Gets a param by its name.

getParamValue(paramName)

Gets the value of a parameter.

Parameters
paramNamestr

Name of the parameter

getStorageRef()

Gets unique reference name for identification.

Returns
str

Unique reference name for identification

hasDefault(param)

Checks whether a param has a default value.

hasParam(paramName)

Tests whether this instance contains a param with a given (string) name.

isDefined(param)

Checks whether a param is explicitly set by user or has a default value.

isSet(param)

Checks whether a param is explicitly set by user.

classmethod load(path)

Reads an ML instance from the input path, a shortcut of read().load(path).

property params

Returns all params ordered by name. The default implementation uses dir() to get all attributes of type Param.

static pretrained(name='sentimentdl_use_imdb', lang='en', remote_loc=None)[source]

Downloads and loads a pretrained model.

Parameters
namestr, optional

Name of the pretrained model, by default “sentimentdl_use_imdb”

langstr, optional

Language of the pretrained model, by default “en”

remote_locstr, optional

Optional remote address of the resource, by default None. Will use Spark NLPs repositories otherwise.

Returns
SentimentDLModel

The restored model

classmethod read()

Returns an MLReader instance for this class.

save(path)

Save this ML instance to the given path, a shortcut of ‘write().save(path)’.

set(param, value)

Sets a parameter in the embedded param map.

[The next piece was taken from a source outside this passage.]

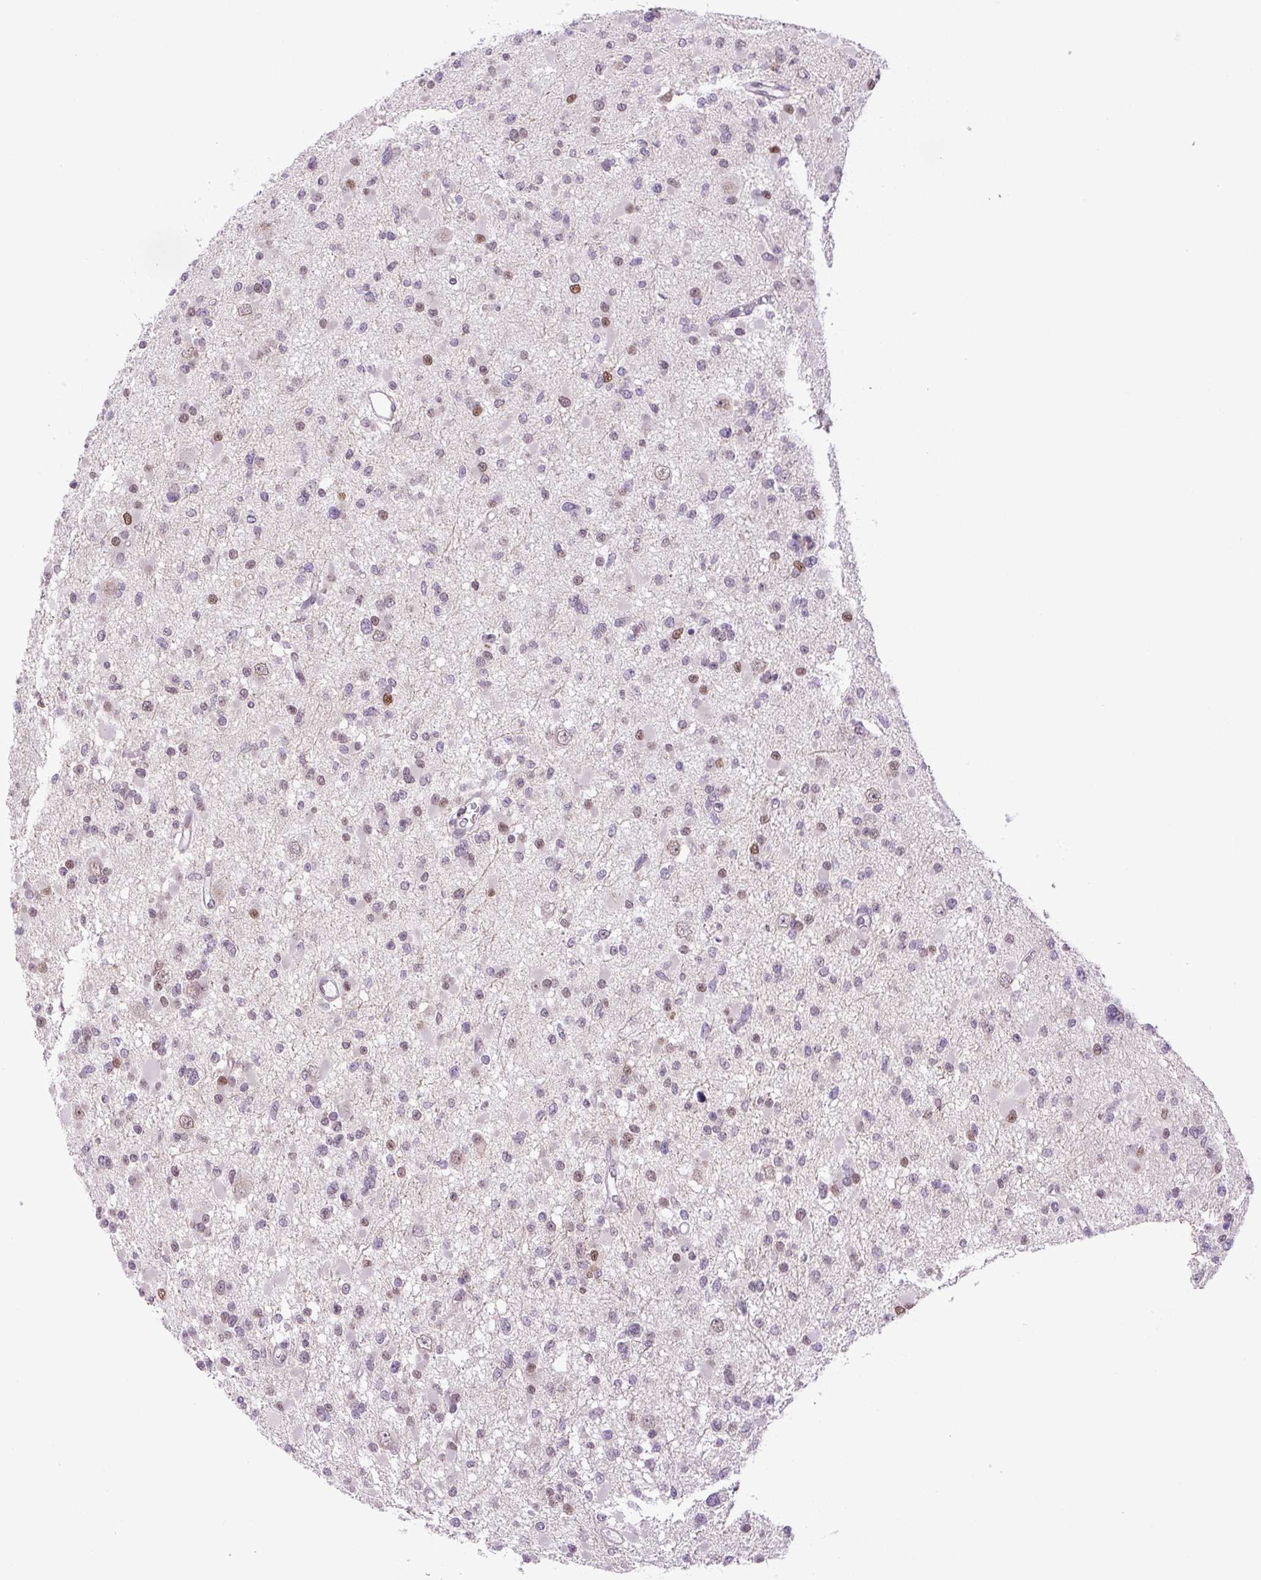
{"staining": {"intensity": "moderate", "quantity": "<25%", "location": "nuclear"}, "tissue": "glioma", "cell_type": "Tumor cells", "image_type": "cancer", "snomed": [{"axis": "morphology", "description": "Glioma, malignant, Low grade"}, {"axis": "topography", "description": "Brain"}], "caption": "Moderate nuclear staining for a protein is seen in approximately <25% of tumor cells of glioma using immunohistochemistry.", "gene": "KPNA1", "patient": {"sex": "female", "age": 22}}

setConfigProtoBytes(b)[source]

Sets configProto from tensorflow, serialized into byte array.

Parameters
bList[str]

ConfigProto from tensorflow, serialized into byte array

setInputCols(*value)

Sets column names of input annotations.

Parameters
*valuestr

Input columns for the annotator

setLazyAnnotator(value)

Sets whether Annotator should be evaluated lazily in a RecursivePipeline.

Parameters
valuebool

Whether Annotator should be evaluated lazily in a RecursivePipeline

setOutputCol(value)

Sets output column name of annotations.

Parameters
valuestr

Name of output column

setParamValue(paramName)

Sets the value of a parameter.

Parameters
paramNamestr

Name of the parameter

setStorageRef(value)

Sets unique reference name for identification.

Parameters
valuestr

Unique reference name for identification

setThreshold(v)[source]

Sets the minimum threshold for the final result otheriwse it will be neutral, by default 0.6.

Parameters
vfloat

Minimum threshold for the final result

setThresholdLabel(p)[source]

Sets what the label should be, if the score is less than threshold, by default “neutral”.

Parameters
pstr

The label, if the score is less than threshold

transform(dataset, params=None)

Transforms the input dataset with optional parameters.

Parameters
  • dataset – input dataset, which is an instance of pyspark.sql.DataFrame

  • params – an optional param map that overrides embedded params.

Returns

transformed dataset

New in version 1.3.0.

uid

A unique id for the object.

write()

Returns an MLWriter instance for this ML instance.